_GIVEN DATA_:

== Segment start ==

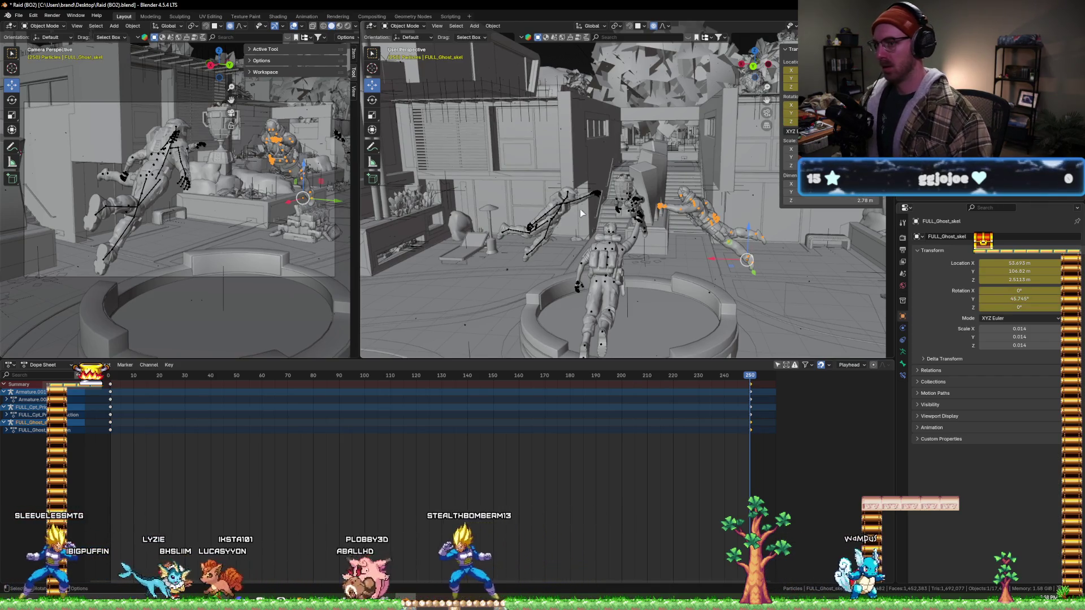
pyautogui.moveTo(580, 208); pyautogui.dragTo(660, 241, button='middle')
pyautogui.scroll(5, 661, 236)
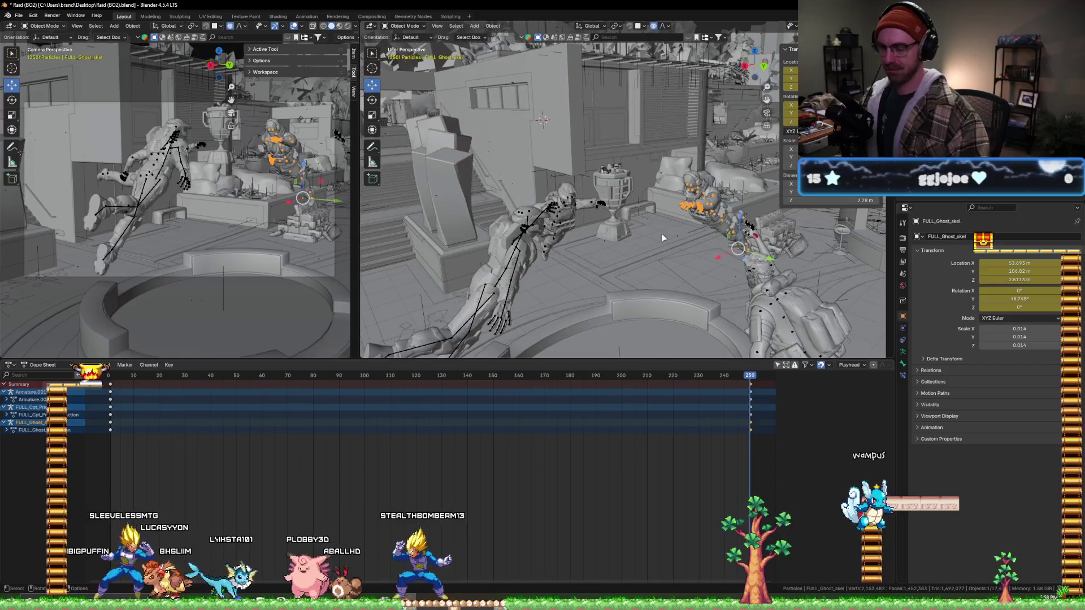
pyautogui.moveTo(662, 233)
pyautogui.mouseDown(button='middle')
pyautogui.moveTo(645, 221)
pyautogui.moveTo(762, 237)
pyautogui.mouseUp(button='middle')
pyautogui.click(764, 238)
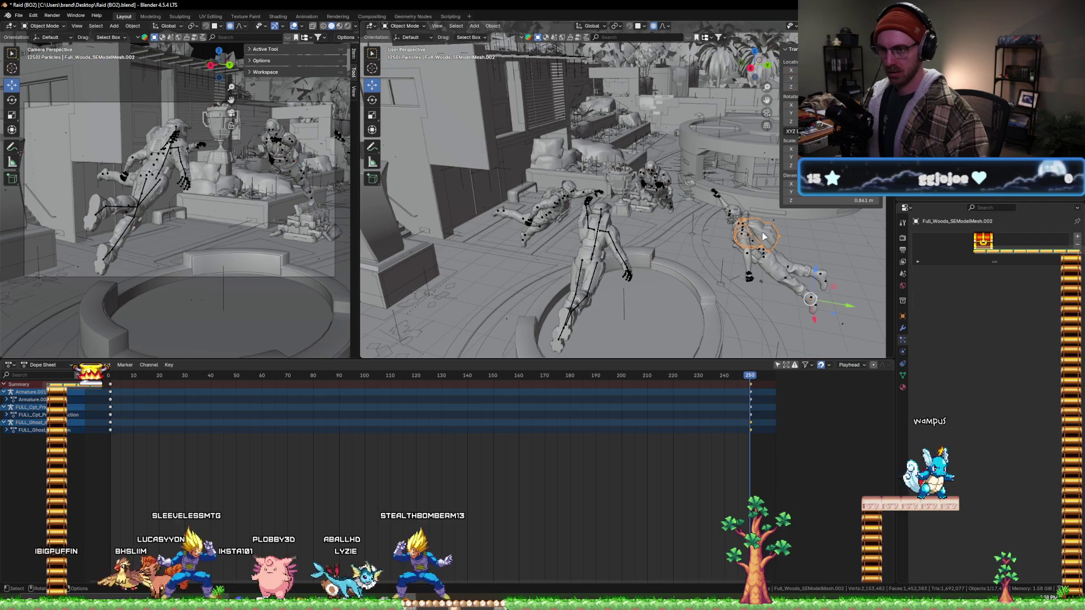
pyautogui.click(668, 176)
pyautogui.moveTo(668, 177)
pyautogui.mouseDown(button='middle')
pyautogui.moveTo(705, 199)
pyautogui.moveTo(634, 191)
pyautogui.mouseUp(button='middle')
pyautogui.scroll(3, 686, 191)
pyautogui.scroll(-5, 634, 191)
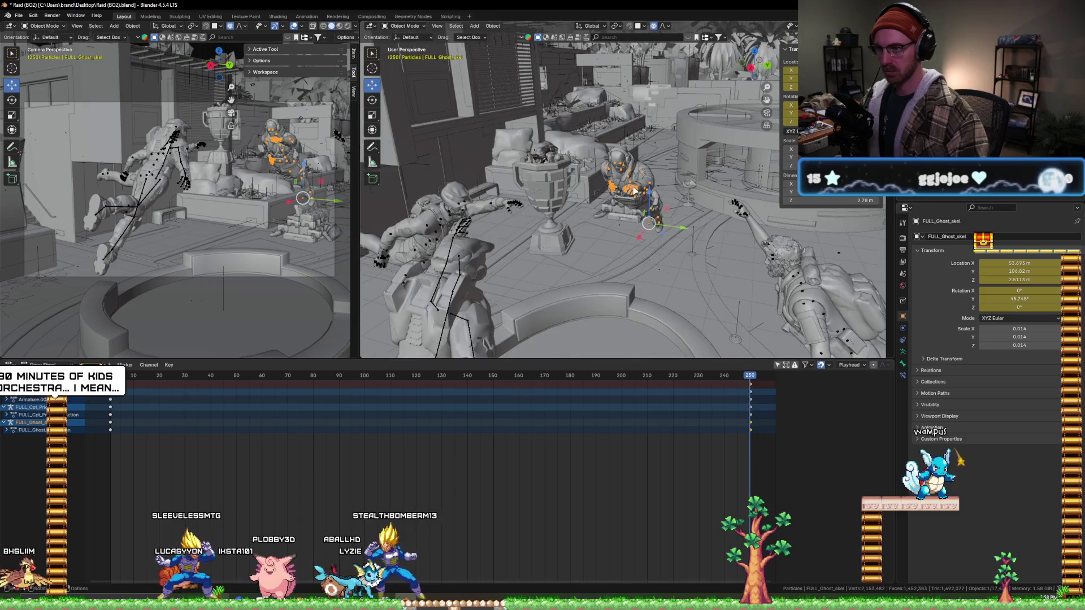
pyautogui.moveTo(573, 312)
pyautogui.mouseDown(button='middle')
pyautogui.moveTo(626, 251)
pyautogui.moveTo(602, 253)
pyautogui.mouseUp(button='middle')
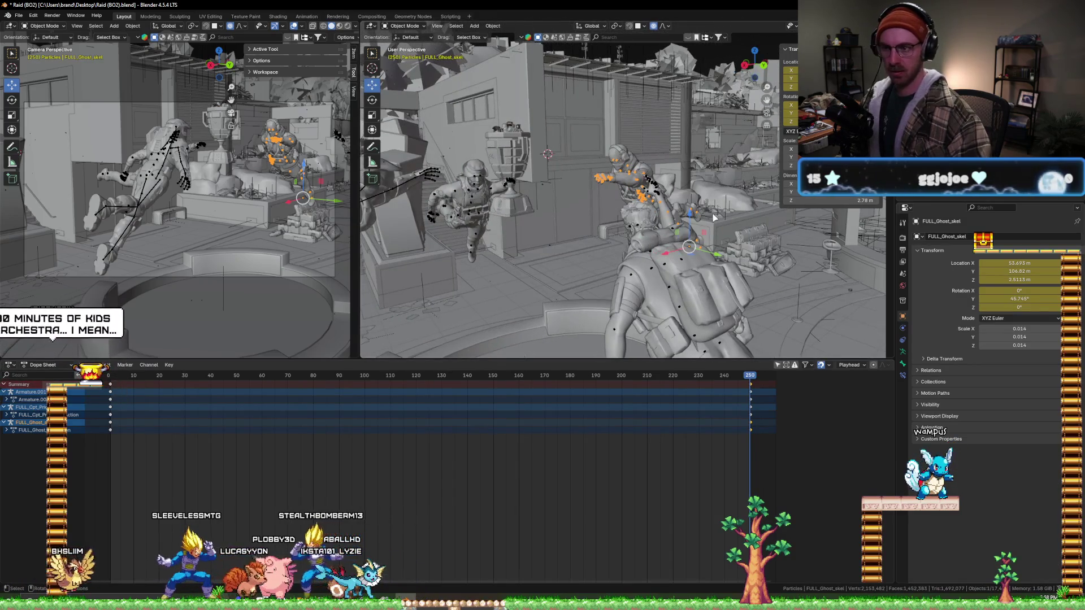
pyautogui.moveTo(713, 216); pyautogui.dragTo(651, 217, button='middle')
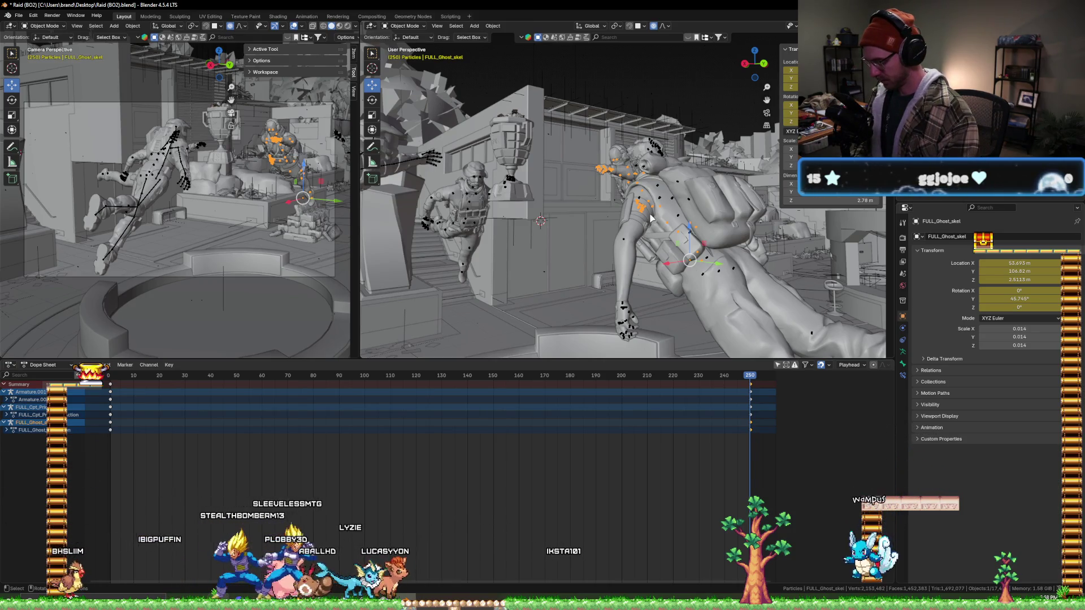
pyautogui.moveTo(635, 164)
pyautogui.mouseDown(button='middle')
pyautogui.moveTo(603, 249)
pyautogui.moveTo(557, 232)
pyautogui.mouseUp(button='middle')
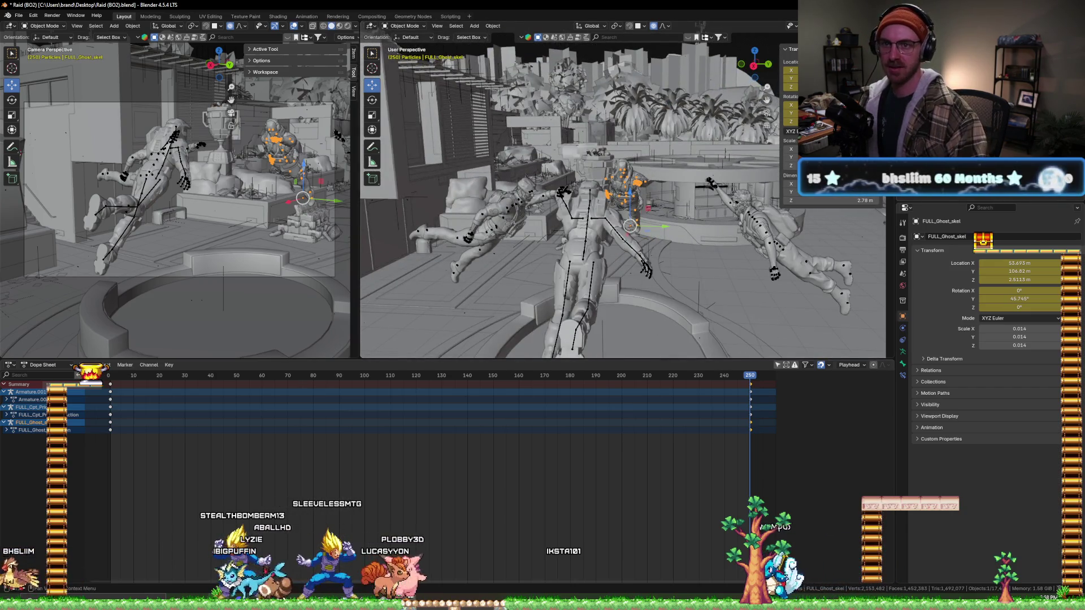
pyautogui.moveTo(700, 208); pyautogui.dragTo(695, 229, button='middle')
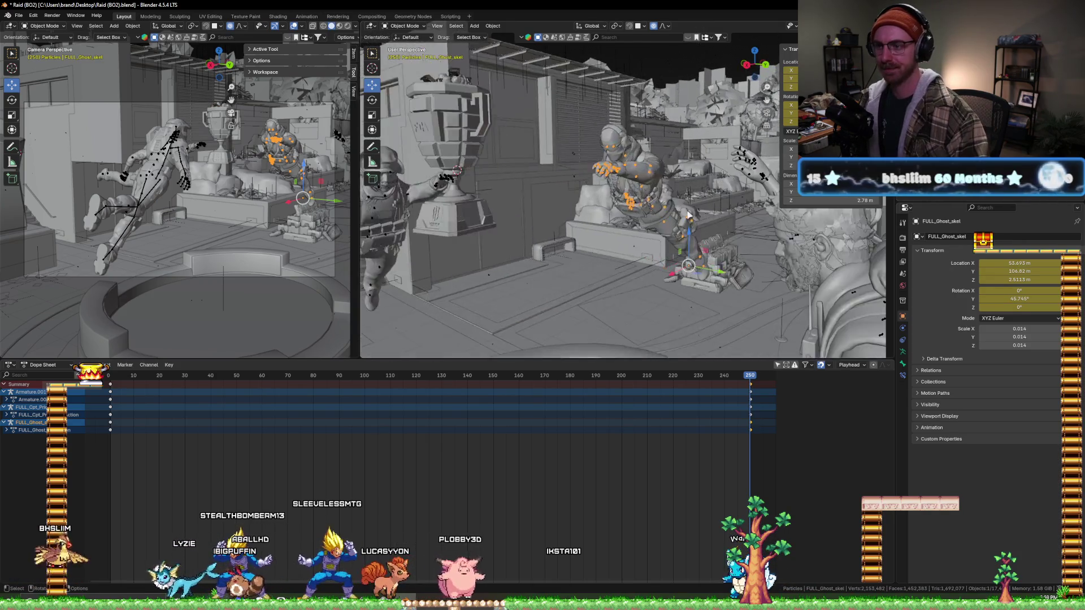
pyautogui.scroll(5, 693, 242)
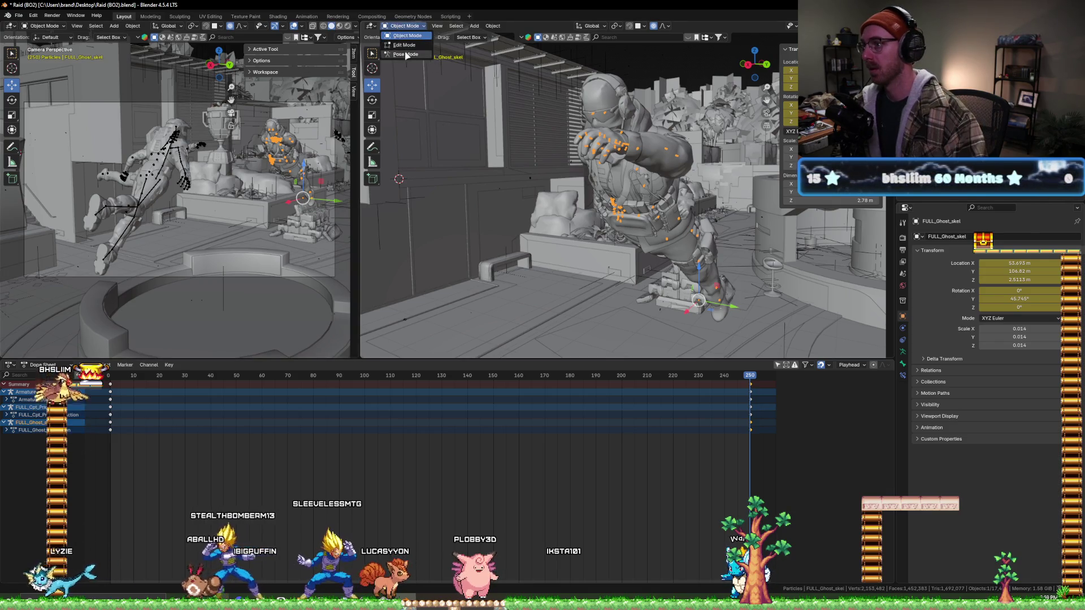
# - Enter Pose Mode on the ghost rig and select its left hip bone at frame 1
pyautogui.click(407, 55)
pyautogui.moveTo(701, 207)
pyautogui.mouseDown(button='middle')
pyautogui.moveTo(679, 254)
pyautogui.moveTo(622, 213)
pyautogui.moveTo(693, 188)
pyautogui.mouseUp(button='middle')
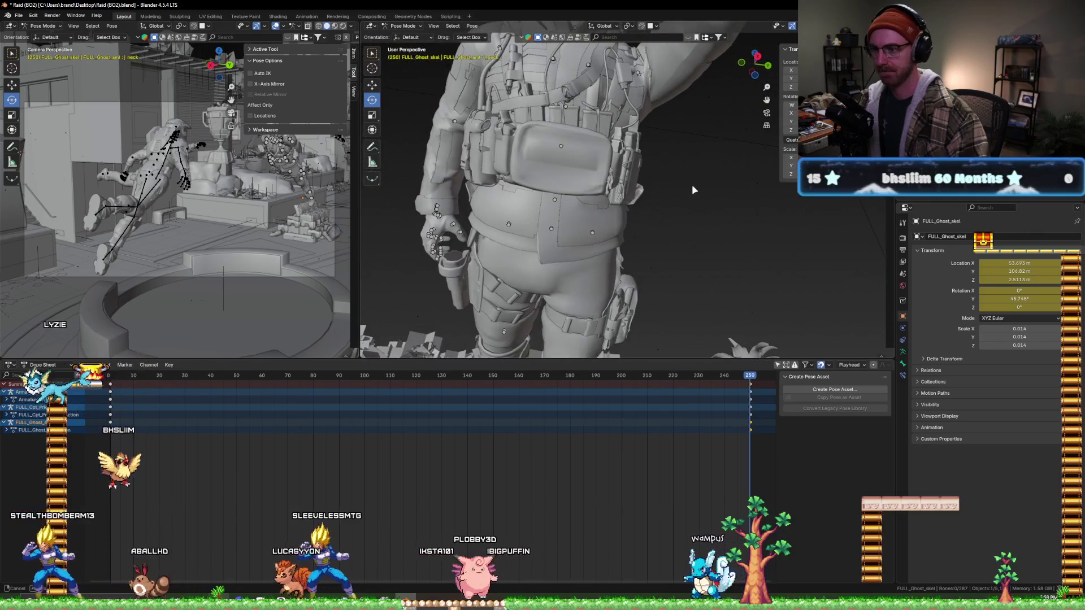
pyautogui.click(511, 238)
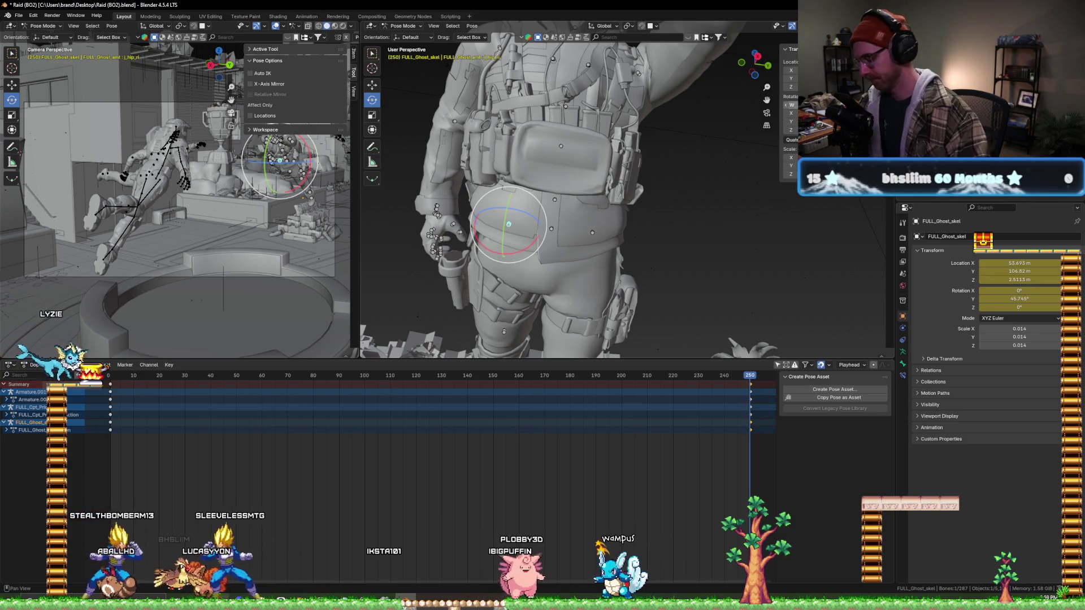
pyautogui.click(111, 380)
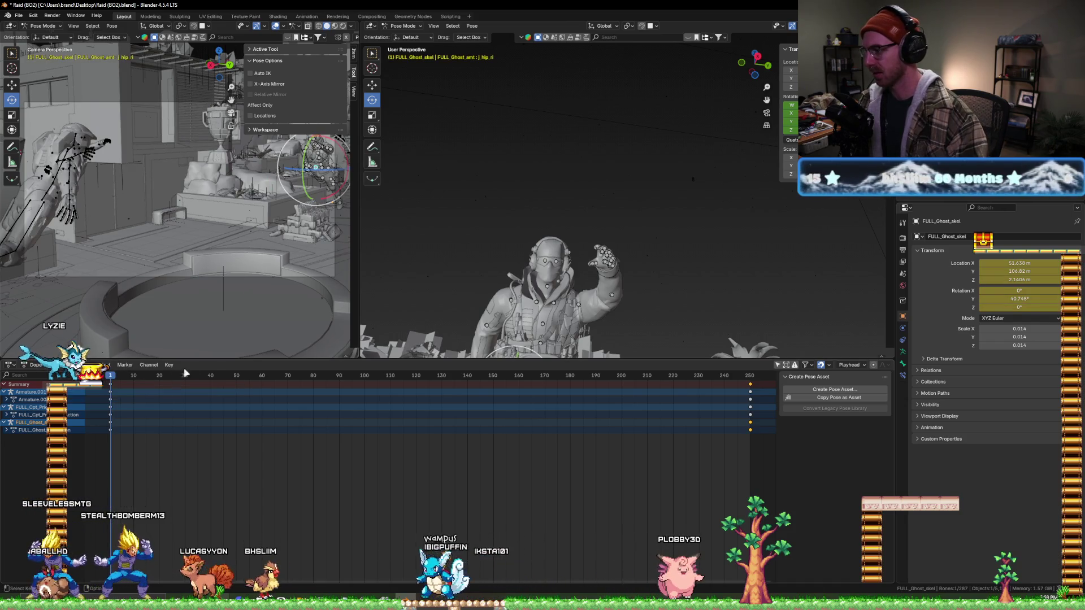
pyautogui.scroll(-1, 556, 264)
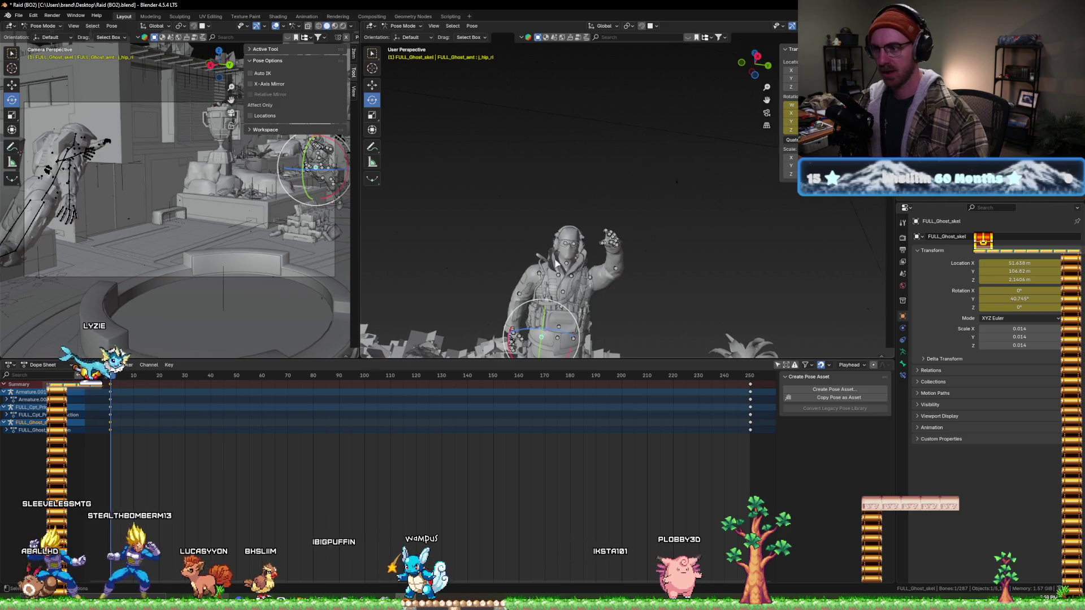
# - Rotate the left hip bone slightly around Y at frame 250, then return to frame 1
pyautogui.moveTo(527, 310); pyautogui.dragTo(705, 365, button='middle')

== Segment end ==

_EXERCISE DETAILS_: Everything in the material above is to be reproduced exactly, pictures aside.

_RESULT OF THE EXERCISE_:
pyautogui.moveTo(580, 208); pyautogui.dragTo(660, 241, button='middle')
pyautogui.scroll(5, 661, 236)
pyautogui.moveTo(662, 233)
pyautogui.mouseDown(button='middle')
pyautogui.moveTo(645, 221)
pyautogui.moveTo(762, 237)
pyautogui.mouseUp(button='middle')
pyautogui.click(764, 238)
pyautogui.click(668, 176)
pyautogui.moveTo(668, 177)
pyautogui.mouseDown(button='middle')
pyautogui.moveTo(705, 199)
pyautogui.moveTo(634, 191)
pyautogui.mouseUp(button='middle')
pyautogui.scroll(3, 686, 191)
pyautogui.scroll(-5, 634, 191)
pyautogui.moveTo(573, 312)
pyautogui.mouseDown(button='middle')
pyautogui.moveTo(626, 251)
pyautogui.moveTo(602, 253)
pyautogui.mouseUp(button='middle')
pyautogui.moveTo(713, 216); pyautogui.dragTo(651, 217, button='middle')
pyautogui.moveTo(635, 164)
pyautogui.mouseDown(button='middle')
pyautogui.moveTo(603, 249)
pyautogui.moveTo(557, 232)
pyautogui.mouseUp(button='middle')
pyautogui.moveTo(700, 208); pyautogui.dragTo(695, 229, button='middle')
pyautogui.scroll(5, 693, 242)
# - Enter Pose Mode on the ghost rig and select its left hip bone at frame 1
pyautogui.click(407, 55)
pyautogui.moveTo(701, 207)
pyautogui.mouseDown(button='middle')
pyautogui.moveTo(679, 254)
pyautogui.moveTo(622, 213)
pyautogui.moveTo(693, 188)
pyautogui.mouseUp(button='middle')
pyautogui.click(511, 238)
pyautogui.click(111, 380)
pyautogui.scroll(-1, 556, 264)
# - Rotate the left hip bone slightly around Y at frame 250, then return to frame 1
pyautogui.moveTo(527, 310); pyautogui.dragTo(705, 365, button='middle')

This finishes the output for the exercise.